The elderly woman came, bundled up, in search of batteries for her portable radio. "We don't know what's going on. We've been cut off from the world. We are very fortunate, my husband prepared for this and even though it's cold, we have food and water. But I don't know where his head was at with the batteries."

It was Sunday and Milan Taylor, the 23 year-old founder and president of the 45 member Rockaway Youth Task Force, a youth empowerment group started in 2011, was overseeing a meticulously organized canvassing and distribution effort the group had set up three days prior in a building on Beach 57th Street in their storm-ravaged community, when the government, power company and big relief agencies were nowhere to be found. He added this woman's request, and her name and address, to his delivery list, which included many others who weren't in such good shape, without food or medications, or the means to get them.
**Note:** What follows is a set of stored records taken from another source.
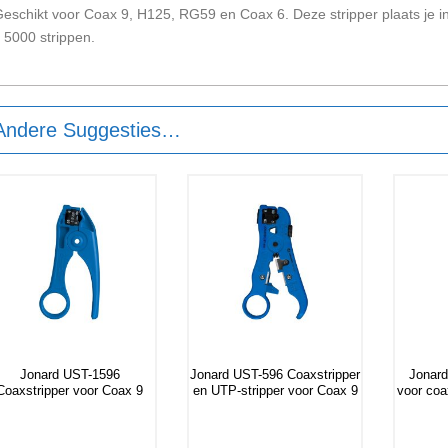
eschikt voor Coax 9, H125, RG59 en Coax 6. Deze stripper plaats je in
 5000 strippen.
Andere Suggesties…
Jonard UST-1596
Jonard UST-596 Coaxstripper
Jonard
Coaxstripper voor Coax 9
en UTP-stripper voor Coax 9
voor co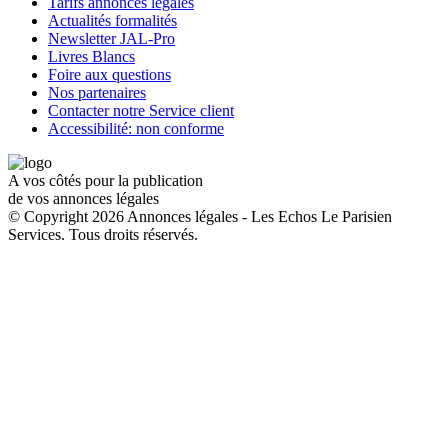
Tarifs annonces légales
Actualités formalités
Newsletter JAL-Pro
Livres Blancs
Foire aux questions
Nos partenaires
Contacter notre Service client
Accessibilité: non conforme
A vos côtés pour la publication
de vos annonces légales
© Copyright 2026 Annonces légales - Les Echos Le Parisien
Services. Tous droits réservés.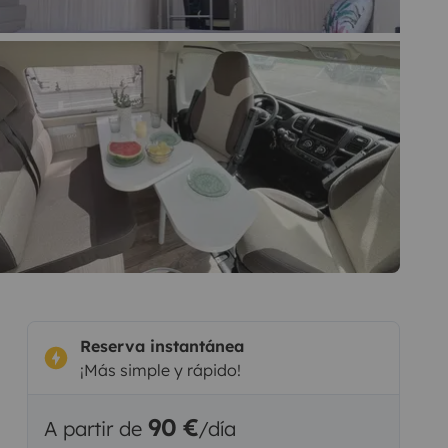
Reserva instantánea
¡Más simple y rápido!
90 €
A partir de
/día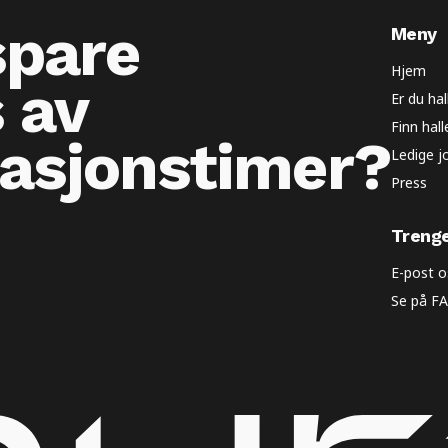
 spare
Meny
Hjem
 av
Er du hal
Finn hall
rasjonstimer?
Ledige j
Press
Trenge
E-post o
Se på F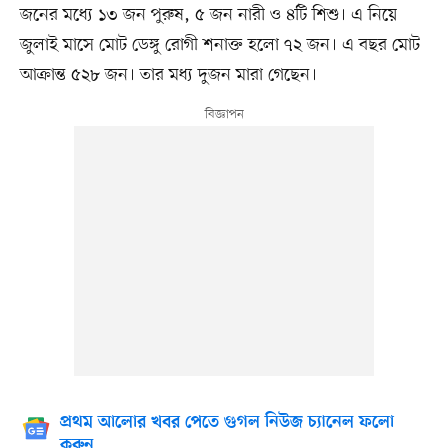
জনের মধ্যে ১৩ জন পুরুষ, ৫ জন নারী ও ৪টি শিশু। এ নিয়ে
জুলাই মাসে মোট ডেঙ্গু রোগী শনাক্ত হলো ৭২ জন। এ বছর মোট
আক্রান্ত ৫২৮ জন। তার মধ্য দুজন মারা গেছেন।
প্রথম আলোর খবর পেতে গুগল নিউজ চ্যানেল ফলো
করুন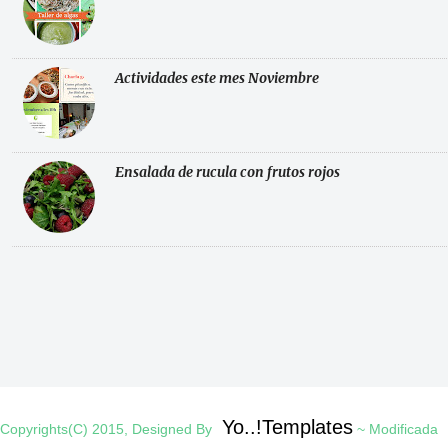
Actividades este mes Noviembre
Ensalada de rucula con frutos rojos
Yo..!Templates
Copyrights(C) 2015, Designed By
~ Modificada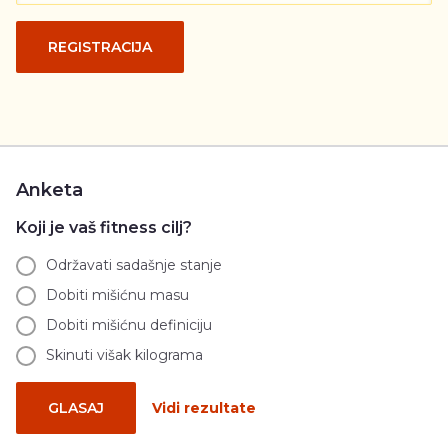
REGISTRACIJA
Anketa
Koji je vaš fitness cilj?
Održavati sadašnje stanje
Dobiti mišićnu masu
Dobiti mišićnu definiciju
Skinuti višak kilograma
GLASAJ
Vidi rezultate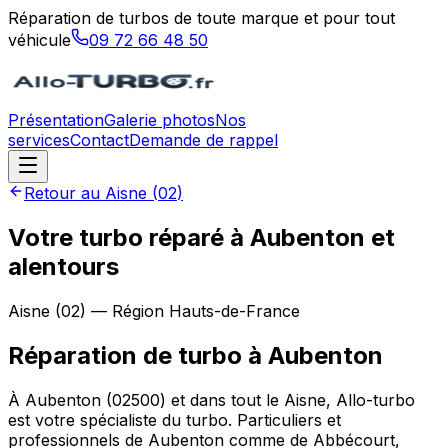
Réparation de turbos de toute marque et pour tout
véhicule
09 72 66 48 50
Présentation
Galerie photos
Nos
services
Contact
Demande de rappel
Retour au
Aisne
(
02
)
Votre turbo réparé à Aubenton et
alentours
Aisne
(
02
) — Région
Hauts-de-France
Réparation de turbo
à
Aubenton
À Aubenton (02500) et dans tout le Aisne, Allo-turbo
est votre spécialiste du turbo. Particuliers et
professionnels de Aubenton comme de Abbécourt,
"We're keeping the door closed," explained Taylor. "It's heartbreaking to do it, but if we let people in to just take stuff, it will disrupt the system."

After the hurricane, Taylor, who had evacuated, put out a Facebook call to the Task Force's members and soon he and others were headed back, cars loaded up with food and supplies purchased with the group's now-depleted funds. The plea for help made its way to other web sites, including one put together by Occupy Sandy.
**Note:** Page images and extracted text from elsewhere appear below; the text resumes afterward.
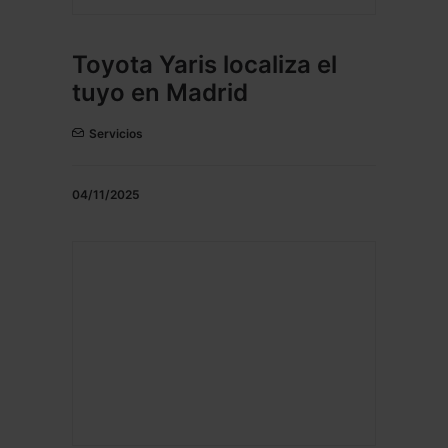
Toyota Yaris localiza el
tuyo en Madrid
Servicios
04/11/2025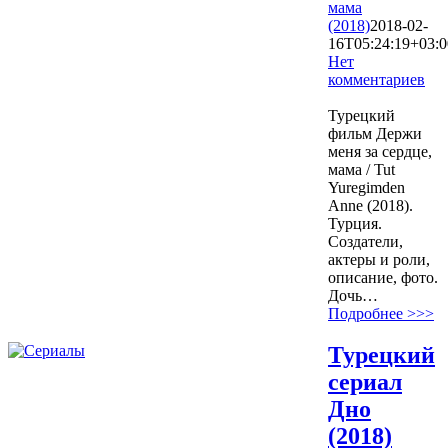
мама
(2018)
2018-02-
16T05:24:19+03:0
Нет
комментариев
3018
Турецкий
фильм Держи
меня за сердце,
мама / Tut
Yuregimden
Anne (2018).
Турция.
Создатели,
актеры и роли,
описание, фото.
Дочь…
Подробнее >>>
Турецкий
сериал
Дно
(2018)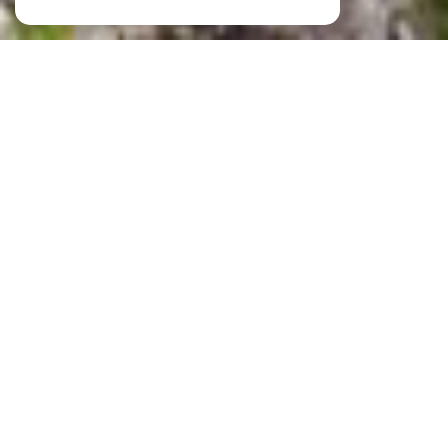
LABORIE IMMOBILIER
VOTRE AGENCE IMMOBILIÈRE À
CLERMONT L'HÉRAULT
L'agence Laborie Immobilier vous propose un service de transaction et de
location. Notre
agence immobilière
gère également plus de 300
logements en
gestion locative
.
Vous souhaitez
acheter
un appartement, une maison, une
villa
, une
propriété, un terrain constructible ou tout autre bien immobilier sur
Clermont-l'Hérault,
Gignac
, Montpellier et dans la région ?
Notre portefeuille de biens comprend des immeubles,
maisons de village
,
lofts, appartements, villas et
terrains sur Clermont L'Hérault
, Gignac et leurs
environs. Parcourez nos annonces immobilières et faites votre sélection de
biens à visiter.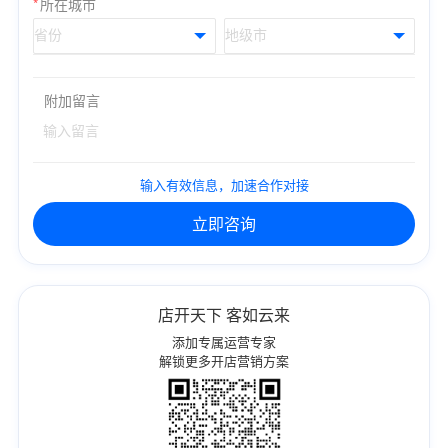
*
所在城市
附加留言
输入有效信息，加速合作对接
立即咨询
店开天下 客如云来
添加专属运营专家
解锁更多开店营销方案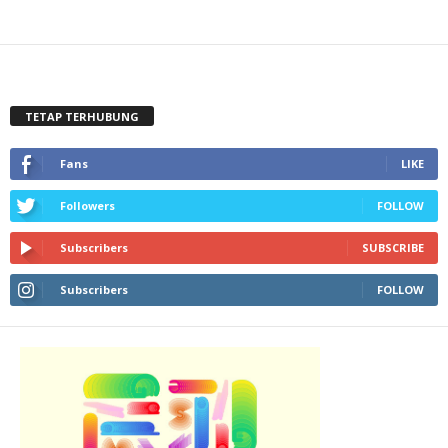
TETAP TERHUBUNG
Fans
LIKE
Followers
FOLLOW
Subscribers
SUBSCRIBE
Subscribers
FOLLOW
By Sunday, Taylor said, close to 200 volunteers had already climbed up and down hundreds of stairs with flashlights. They were assessing the needs of home-bound elderly and disabled residents—many reliant on food stamps and other government aid—at two high rise complexes known as Nordeck and Ocean Village, and documenting them on oak tag charts hung on the walls of the group's headquarters. It was a system devised by the Task Force's 17-year-old Vice President, Silaka Cox, a student at Rockaway Park's Scholars' Academy, whose experience raising money for disaster relief in Japan taught her about how to organize such an effort. The group had already delivered food and supplies to 700 families. Urgently needed prescriptions were being filled with the help of a contact at Doctors Without Borders.
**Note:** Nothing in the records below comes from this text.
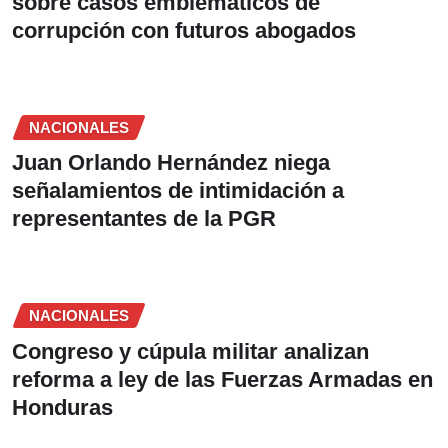
sobre casos emblemáticos de
corrupción con futuros abogados
NACIONALES
Juan Orlando Hernández niega
señalamientos de intimidación a
representantes de la PGR
NACIONALES
Congreso y cúpula militar analizan
reforma a ley de las Fuerzas Armadas en
Honduras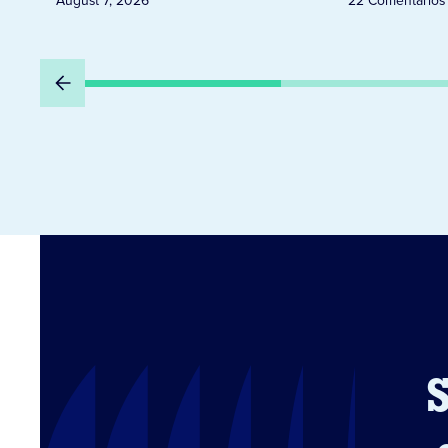
August 7, 2026
22 Comentários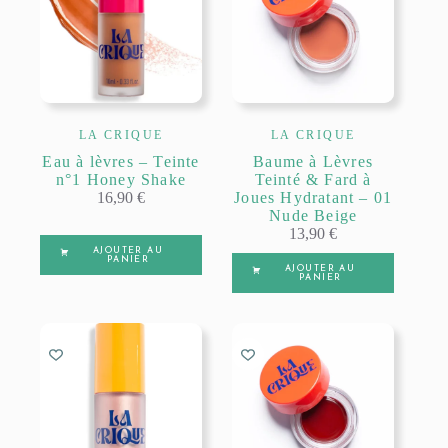
LA CRIQUE
LA CRIQUE
Eau à lèvres – Teinte
Baume à Lèvres
n°1 Honey Shake
Teinté & Fard à
16,90
€
Joues Hydratant – 01
Nude Beige
13,90
€
AJOUTER AU
PANIER
AJOUTER AU
PANIER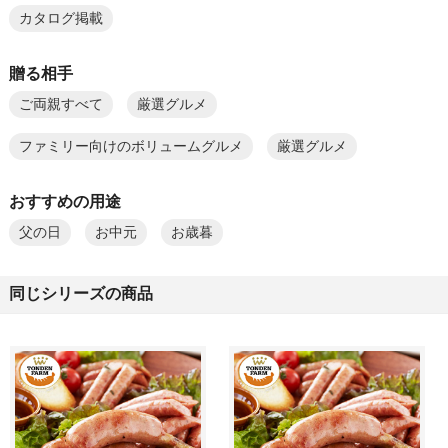
カタログ掲載
贈る相手
ご両親すべて
厳選グルメ
ファミリー向けのボリュームグルメ
厳選グルメ
おすすめの用途
父の日
お中元
お歳暮
同じシリーズの商品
Taylor and his volunteers were encountering "a lot of... shell-shocked [people], just walking around in a daze," and others who were "just really grateful" for the help. Some, however, had greeted the volunteers "with an attitude, because they don't really know who we are, so they think that we're in government and we're getting yelled at, 'why is there no electricity, what are you doing for us?' They don't realize we are volunteers from the community, [that] I live here, [that] I'm only 23."

Taylor and the others in his group had no idea another storm was expected for later in the week. They, too, had been cut off from information, lacking power, cell phone service or enough gas to get off the peninsula. But they planned to continue doing whatever they could—with one modification.

Having heard reports of looting, robberies and other possible violent crime, Taylor said that his group "decided that we're not going back at night anymore. As soon as sundown hits, [we will stop], and with daylight savings, we lost the hour."

It was a conclusion the government had apparently come to as well. At a FEMA distribution center staffed by the National Guard about 10 blocks east of the Task Force's headquarters, a man who said he was with State Senator Malcolm Smith's office said it was just too dangerous to drive out in the dark without traffic lights, or to stick around at night.